**Task goal**
Which lines below mention "Income"? Pick each one out.

Records supplied START

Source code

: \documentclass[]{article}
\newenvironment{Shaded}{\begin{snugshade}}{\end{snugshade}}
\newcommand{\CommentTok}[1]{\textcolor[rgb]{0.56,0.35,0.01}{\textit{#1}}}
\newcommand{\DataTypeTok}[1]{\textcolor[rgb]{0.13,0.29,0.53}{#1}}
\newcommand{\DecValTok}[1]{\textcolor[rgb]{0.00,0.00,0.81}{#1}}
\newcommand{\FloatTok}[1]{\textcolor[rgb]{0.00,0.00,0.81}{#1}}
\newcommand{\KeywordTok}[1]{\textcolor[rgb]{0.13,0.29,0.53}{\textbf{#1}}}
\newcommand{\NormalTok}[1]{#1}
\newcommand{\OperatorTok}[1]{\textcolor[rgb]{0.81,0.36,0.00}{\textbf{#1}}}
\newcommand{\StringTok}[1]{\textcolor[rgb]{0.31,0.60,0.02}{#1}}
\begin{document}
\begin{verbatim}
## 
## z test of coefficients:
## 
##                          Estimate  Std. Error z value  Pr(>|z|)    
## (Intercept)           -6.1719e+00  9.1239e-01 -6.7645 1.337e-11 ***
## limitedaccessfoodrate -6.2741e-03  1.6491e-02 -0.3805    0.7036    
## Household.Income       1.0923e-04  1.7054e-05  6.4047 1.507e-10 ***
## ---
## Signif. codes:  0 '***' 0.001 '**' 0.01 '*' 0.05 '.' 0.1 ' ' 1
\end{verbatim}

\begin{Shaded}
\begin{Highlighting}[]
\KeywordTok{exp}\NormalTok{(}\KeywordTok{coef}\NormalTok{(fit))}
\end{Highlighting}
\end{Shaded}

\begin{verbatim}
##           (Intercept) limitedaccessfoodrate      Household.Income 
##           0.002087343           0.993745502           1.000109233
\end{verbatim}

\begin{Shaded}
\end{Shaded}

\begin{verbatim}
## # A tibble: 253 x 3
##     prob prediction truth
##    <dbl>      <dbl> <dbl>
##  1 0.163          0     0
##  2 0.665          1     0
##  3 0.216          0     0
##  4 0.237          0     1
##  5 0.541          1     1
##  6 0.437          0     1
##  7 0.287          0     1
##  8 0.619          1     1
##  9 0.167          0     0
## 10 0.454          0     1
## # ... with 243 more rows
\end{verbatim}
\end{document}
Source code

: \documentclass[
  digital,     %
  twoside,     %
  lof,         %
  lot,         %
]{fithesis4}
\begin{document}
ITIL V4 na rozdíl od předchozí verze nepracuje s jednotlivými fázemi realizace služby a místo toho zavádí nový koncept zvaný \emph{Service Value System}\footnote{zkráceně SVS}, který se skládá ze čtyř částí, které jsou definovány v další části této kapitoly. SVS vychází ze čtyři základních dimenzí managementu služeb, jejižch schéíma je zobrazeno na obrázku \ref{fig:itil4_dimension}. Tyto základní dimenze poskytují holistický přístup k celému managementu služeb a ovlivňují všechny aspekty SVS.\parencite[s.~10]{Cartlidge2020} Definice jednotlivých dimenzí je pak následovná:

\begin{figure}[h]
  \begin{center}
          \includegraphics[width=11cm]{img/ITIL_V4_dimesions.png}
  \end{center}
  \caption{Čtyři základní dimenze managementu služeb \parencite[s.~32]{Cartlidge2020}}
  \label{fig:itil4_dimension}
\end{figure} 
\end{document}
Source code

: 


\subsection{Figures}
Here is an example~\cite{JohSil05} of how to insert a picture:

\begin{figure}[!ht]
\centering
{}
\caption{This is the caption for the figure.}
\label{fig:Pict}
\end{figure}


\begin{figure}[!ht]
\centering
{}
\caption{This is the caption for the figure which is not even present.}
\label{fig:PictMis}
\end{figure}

Records supplied END

**Exercise solution**
## Household.Income       1.0923e-04  1.7054e-05  6.4047 1.507e-10 ***
##           (Intercept) limitedaccessfoodrate      Household.Income 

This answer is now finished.